Participando do evento, o juiz Alexandre Nascimento de Andrade, da 1ª Vara da Comarca de Grajaú, representa o Comitê da Diversidade e a Coordenadoria da Mulher do Tribunal de Justiça do Maranhão. A presença da ministra dos Povos Indígenas, Sônia Guajajara, também marca a relevância do encontro.
O foco do seminário é a articulação de propostas voltadas para o fortalecimento das políticas indigenistas e a proteção das mulheres, com o objetivo claro de reduzir e eliminar a violência contra as mulheres indígenas no Maranhão.
As ações discutidas são fruto de um processo participativo que envolveu escutativas com mulheres de diversos povos, como Tenetehara/Guajajara, Ka’apor, Krikati, Gavião, Kreniê, Krapun e Kanela, proporcionando um espaço para que suas vozes e necessidades sejam ouvidas.
Programação do Seminário
Na quarta-feira, dia 4, a programação começou com uma abertura solene às 9h, seguida por uma sessão plenária e uma audiência pública. O evento contou com a presença de autoridades das esferas federal e estadual, que formalizaram a entrega de relatórios e a pactuação de compromissos interinstitucionais.
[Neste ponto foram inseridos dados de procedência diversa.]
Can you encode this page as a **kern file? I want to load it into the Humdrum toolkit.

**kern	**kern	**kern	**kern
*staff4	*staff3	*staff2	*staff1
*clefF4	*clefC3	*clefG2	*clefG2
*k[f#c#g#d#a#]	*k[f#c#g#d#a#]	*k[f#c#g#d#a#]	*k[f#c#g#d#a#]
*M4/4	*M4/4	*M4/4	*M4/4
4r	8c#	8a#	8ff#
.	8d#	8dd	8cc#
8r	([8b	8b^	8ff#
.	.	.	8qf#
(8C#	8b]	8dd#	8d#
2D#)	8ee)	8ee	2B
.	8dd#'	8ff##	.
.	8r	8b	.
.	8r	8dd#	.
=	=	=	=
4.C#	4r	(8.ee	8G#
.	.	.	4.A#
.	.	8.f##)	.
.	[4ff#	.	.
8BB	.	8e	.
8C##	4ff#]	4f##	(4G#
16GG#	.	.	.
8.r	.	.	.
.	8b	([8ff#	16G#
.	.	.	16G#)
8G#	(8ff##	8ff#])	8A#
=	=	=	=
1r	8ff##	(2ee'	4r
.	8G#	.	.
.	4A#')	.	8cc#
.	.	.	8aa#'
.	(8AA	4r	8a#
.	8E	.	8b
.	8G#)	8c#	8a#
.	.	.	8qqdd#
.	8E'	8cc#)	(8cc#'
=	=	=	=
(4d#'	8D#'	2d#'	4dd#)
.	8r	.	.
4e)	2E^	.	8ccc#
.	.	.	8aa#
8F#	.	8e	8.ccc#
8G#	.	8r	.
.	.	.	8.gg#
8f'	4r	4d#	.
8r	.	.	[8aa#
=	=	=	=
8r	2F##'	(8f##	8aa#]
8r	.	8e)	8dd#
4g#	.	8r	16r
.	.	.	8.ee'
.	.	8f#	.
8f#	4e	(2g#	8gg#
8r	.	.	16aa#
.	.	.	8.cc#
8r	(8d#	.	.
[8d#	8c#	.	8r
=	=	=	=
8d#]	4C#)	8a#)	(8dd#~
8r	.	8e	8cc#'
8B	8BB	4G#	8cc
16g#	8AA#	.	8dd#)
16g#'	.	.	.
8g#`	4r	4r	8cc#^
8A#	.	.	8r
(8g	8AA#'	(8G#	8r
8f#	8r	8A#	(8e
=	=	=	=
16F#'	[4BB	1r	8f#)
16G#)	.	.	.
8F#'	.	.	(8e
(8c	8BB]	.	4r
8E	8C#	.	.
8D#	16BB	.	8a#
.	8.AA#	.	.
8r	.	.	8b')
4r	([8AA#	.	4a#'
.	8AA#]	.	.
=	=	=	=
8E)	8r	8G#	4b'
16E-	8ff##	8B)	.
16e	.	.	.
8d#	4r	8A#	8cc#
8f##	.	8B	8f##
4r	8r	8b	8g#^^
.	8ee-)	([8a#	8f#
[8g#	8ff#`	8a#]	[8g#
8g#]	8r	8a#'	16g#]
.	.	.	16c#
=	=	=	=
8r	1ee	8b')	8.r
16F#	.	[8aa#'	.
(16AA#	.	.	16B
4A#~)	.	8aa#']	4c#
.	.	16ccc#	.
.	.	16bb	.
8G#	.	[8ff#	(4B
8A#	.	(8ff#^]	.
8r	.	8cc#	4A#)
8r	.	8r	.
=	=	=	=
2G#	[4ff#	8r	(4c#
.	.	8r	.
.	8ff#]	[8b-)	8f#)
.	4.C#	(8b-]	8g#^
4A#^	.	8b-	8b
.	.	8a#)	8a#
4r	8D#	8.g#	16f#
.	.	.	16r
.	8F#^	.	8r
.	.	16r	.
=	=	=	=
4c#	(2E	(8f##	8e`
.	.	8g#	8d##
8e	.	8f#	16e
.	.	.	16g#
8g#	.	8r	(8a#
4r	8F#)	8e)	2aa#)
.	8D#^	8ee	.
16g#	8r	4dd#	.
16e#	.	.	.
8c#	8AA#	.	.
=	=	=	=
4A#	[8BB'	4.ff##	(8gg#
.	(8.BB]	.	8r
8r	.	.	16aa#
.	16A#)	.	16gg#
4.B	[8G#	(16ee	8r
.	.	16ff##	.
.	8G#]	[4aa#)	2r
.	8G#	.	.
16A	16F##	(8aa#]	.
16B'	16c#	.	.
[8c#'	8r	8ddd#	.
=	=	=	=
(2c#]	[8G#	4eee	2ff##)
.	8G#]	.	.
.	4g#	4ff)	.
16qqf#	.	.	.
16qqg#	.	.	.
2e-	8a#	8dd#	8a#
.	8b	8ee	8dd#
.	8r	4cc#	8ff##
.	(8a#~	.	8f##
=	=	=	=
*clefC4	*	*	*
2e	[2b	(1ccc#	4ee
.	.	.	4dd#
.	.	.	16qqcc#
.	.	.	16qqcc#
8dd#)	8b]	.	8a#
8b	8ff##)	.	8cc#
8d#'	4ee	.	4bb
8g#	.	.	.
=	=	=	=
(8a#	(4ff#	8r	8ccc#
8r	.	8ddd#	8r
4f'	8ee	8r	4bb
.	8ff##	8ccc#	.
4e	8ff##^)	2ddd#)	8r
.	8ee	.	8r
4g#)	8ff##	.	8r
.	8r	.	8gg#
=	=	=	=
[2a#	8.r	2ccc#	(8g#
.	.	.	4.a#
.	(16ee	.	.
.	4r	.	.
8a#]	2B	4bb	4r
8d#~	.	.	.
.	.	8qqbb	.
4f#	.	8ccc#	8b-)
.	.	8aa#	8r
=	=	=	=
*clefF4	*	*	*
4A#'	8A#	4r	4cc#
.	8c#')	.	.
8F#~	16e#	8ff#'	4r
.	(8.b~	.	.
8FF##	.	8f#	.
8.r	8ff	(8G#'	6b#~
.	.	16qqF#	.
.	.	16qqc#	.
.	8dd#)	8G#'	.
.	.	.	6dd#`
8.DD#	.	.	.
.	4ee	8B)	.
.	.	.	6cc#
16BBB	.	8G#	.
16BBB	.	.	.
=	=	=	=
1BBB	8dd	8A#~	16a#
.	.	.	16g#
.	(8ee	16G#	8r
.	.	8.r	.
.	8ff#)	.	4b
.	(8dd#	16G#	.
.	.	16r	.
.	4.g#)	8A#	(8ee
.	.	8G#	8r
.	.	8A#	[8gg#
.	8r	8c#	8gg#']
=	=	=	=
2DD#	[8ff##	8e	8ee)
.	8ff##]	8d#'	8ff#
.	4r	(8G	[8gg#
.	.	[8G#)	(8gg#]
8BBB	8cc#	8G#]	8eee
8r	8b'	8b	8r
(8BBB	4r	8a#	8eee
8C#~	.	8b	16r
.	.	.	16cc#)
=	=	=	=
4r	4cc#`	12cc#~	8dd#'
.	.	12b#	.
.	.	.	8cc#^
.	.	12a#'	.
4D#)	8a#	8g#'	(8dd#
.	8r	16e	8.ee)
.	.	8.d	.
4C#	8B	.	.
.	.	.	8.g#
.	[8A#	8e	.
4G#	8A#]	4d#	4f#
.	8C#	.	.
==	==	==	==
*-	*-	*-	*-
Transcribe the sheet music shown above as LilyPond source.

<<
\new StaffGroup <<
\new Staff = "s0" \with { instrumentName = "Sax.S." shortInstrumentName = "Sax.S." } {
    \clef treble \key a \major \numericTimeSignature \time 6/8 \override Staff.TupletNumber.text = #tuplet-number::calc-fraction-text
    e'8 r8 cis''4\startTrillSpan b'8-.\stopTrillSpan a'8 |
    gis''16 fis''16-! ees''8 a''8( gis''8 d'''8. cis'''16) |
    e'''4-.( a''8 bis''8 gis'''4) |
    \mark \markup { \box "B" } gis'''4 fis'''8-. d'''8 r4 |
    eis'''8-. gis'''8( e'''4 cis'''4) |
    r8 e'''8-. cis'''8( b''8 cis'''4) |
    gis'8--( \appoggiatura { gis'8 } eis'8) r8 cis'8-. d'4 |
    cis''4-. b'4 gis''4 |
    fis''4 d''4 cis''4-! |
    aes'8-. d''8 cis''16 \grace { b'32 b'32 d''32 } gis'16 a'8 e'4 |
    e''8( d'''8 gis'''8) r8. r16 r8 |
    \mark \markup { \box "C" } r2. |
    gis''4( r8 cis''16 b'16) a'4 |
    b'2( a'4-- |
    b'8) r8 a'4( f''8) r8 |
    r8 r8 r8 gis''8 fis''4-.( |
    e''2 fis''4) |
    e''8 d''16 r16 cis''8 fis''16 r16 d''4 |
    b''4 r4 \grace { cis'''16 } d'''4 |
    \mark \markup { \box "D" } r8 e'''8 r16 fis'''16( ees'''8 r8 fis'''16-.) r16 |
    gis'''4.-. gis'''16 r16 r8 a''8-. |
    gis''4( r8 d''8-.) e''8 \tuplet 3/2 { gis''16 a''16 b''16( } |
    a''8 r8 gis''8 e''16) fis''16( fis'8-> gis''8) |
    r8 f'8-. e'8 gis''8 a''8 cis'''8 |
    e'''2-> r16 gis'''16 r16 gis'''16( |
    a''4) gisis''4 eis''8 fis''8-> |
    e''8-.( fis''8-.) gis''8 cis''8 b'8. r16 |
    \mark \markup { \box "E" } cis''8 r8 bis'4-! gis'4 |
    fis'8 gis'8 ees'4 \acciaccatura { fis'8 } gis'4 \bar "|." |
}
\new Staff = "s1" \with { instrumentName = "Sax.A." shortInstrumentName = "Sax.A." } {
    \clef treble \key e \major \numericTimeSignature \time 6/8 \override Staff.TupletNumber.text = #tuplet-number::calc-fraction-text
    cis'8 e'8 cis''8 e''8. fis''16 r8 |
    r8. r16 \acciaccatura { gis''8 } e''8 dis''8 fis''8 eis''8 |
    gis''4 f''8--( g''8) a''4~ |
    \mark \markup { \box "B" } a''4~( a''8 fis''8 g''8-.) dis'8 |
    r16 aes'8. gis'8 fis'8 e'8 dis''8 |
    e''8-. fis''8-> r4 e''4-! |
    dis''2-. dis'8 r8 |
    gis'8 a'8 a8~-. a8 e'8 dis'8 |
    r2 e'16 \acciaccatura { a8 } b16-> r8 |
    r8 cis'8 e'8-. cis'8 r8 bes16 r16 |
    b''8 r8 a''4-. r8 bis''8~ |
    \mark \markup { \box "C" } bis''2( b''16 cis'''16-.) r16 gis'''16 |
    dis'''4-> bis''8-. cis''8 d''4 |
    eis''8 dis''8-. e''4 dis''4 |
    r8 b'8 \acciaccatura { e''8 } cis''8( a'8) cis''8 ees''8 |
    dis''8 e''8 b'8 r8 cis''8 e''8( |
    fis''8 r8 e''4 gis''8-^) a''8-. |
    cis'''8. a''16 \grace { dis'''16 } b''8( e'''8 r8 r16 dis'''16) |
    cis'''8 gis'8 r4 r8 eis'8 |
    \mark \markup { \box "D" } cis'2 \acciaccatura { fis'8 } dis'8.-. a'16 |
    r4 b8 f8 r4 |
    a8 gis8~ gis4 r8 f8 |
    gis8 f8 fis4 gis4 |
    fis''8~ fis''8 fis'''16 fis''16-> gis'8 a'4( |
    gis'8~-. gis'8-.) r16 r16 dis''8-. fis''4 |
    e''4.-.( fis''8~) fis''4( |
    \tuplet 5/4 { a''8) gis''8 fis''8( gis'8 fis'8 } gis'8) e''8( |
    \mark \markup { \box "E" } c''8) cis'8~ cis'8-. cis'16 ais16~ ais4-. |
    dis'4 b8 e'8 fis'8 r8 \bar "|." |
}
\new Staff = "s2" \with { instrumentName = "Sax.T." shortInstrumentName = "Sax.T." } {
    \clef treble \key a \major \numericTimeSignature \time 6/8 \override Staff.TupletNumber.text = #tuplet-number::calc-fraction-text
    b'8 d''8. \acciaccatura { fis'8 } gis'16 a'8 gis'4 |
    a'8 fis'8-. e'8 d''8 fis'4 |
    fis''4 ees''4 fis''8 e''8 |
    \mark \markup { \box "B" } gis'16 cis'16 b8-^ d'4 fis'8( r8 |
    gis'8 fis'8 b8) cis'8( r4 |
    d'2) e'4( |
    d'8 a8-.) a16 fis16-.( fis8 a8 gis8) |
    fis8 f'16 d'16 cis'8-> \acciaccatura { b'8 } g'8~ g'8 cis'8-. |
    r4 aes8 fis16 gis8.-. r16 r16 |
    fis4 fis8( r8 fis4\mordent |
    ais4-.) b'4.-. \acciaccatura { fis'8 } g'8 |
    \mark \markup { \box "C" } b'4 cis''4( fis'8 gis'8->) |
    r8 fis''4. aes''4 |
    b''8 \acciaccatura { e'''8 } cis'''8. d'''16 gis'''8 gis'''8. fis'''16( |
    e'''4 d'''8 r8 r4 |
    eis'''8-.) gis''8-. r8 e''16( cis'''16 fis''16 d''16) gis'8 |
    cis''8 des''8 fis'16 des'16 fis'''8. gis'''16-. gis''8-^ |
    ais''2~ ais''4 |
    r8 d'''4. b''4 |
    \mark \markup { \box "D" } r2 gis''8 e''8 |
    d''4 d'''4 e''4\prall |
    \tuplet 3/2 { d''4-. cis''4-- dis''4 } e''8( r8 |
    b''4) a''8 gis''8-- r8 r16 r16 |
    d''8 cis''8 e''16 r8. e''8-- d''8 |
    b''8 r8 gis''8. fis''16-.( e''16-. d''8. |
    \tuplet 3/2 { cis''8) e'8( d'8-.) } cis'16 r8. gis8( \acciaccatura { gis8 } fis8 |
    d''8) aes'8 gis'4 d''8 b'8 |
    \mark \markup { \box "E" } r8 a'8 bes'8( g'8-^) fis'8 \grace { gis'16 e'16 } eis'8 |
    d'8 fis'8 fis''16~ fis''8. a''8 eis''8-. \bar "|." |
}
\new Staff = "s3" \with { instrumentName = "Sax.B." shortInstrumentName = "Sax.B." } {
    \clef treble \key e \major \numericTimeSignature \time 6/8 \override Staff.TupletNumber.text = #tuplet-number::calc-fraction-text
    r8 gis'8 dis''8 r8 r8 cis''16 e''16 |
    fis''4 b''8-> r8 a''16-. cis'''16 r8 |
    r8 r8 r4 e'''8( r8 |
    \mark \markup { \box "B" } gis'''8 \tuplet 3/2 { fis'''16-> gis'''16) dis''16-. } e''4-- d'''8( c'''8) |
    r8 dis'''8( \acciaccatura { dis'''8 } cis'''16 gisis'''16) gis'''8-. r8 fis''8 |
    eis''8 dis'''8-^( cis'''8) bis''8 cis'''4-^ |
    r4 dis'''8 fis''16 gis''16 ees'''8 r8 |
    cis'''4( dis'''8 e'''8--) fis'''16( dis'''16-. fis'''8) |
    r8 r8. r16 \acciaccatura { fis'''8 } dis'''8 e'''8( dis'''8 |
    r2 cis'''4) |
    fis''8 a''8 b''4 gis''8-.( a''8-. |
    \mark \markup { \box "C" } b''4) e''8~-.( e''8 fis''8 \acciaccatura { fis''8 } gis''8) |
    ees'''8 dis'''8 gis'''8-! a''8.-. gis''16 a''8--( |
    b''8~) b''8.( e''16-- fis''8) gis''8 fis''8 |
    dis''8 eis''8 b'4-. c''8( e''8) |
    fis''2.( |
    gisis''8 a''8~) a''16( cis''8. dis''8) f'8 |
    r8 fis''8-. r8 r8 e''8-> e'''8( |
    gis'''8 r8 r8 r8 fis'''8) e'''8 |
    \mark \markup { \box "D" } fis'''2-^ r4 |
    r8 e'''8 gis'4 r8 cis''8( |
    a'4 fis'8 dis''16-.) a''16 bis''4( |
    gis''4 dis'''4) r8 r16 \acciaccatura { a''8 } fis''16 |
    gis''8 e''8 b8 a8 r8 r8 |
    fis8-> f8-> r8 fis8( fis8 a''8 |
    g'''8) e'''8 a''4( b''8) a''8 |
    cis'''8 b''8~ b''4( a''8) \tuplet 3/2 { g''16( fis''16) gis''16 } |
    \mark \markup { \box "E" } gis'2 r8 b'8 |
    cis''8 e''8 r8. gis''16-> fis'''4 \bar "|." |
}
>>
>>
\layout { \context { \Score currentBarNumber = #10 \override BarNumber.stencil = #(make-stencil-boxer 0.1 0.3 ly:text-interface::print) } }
Na quinta-feira, dia 5, a ênfase será em capacitações e sensibilizações voltadas aos órgãos da rede de proteção. O foco é qualificar profissionais atuantes nas áreas de justiça, desenvolvimento social e saúde, abordando temas cruciais relacionados à cultura indígena.
Além disso, será iniciada a elaboração de um Protocolo Modelo de Atendimento voltado às mulheres indígenas no estado. A mesa de encerramento do seminário está programada para as 17h, prometendo um fechamento produtivo das discussões.
O Papel dos Órgãos de Apoio
Durante o seminário, o juiz Alexandre Andrade ressaltou a importância dos órgãos estabelecidos pelo Judiciário, como o Comitê de Diversidade e a Coordenadoria da Mulher. Segundo ele, essas iniciativas visam proporcionar apoio e defesa dos direitos dos povos originários e, especialmente, das mulheres.
“Na nossa comarca, em Grajaú, temos duas salas da Justiça destinadas a apoiar indígenas das aldeias ‘Bacurizinho’ e ‘Bananal’, focando no atendimento de casos de violência doméstica”, explicou Andrade.
Destacando um marco em sua atuação, o juiz também mencionou a elaboração da primeira sentença judicial traduzida para a linguagem indígena da tribo Guajajara, pertencente ao tronco Tupi-Guarani, chamada de ze’egete. Para isso, contou com a colaboração de Antalylson Guajajara, um estudante indígena de Direito que auxiliou na tradução, garantindo que as decisões judiciais fossem compreensíveis para a comunidade indígena.
Essa ação está alinhada à Política de Linguagem Simples e Direito Visual do Poder Judiciário do Maranhão e segue a legislação nº 15.263/2025, que determina o uso de linguagem clara e acessível pelos órgãos públicos, permitindo que cidadãos compreendam e utilizem as informações que lhes interessam.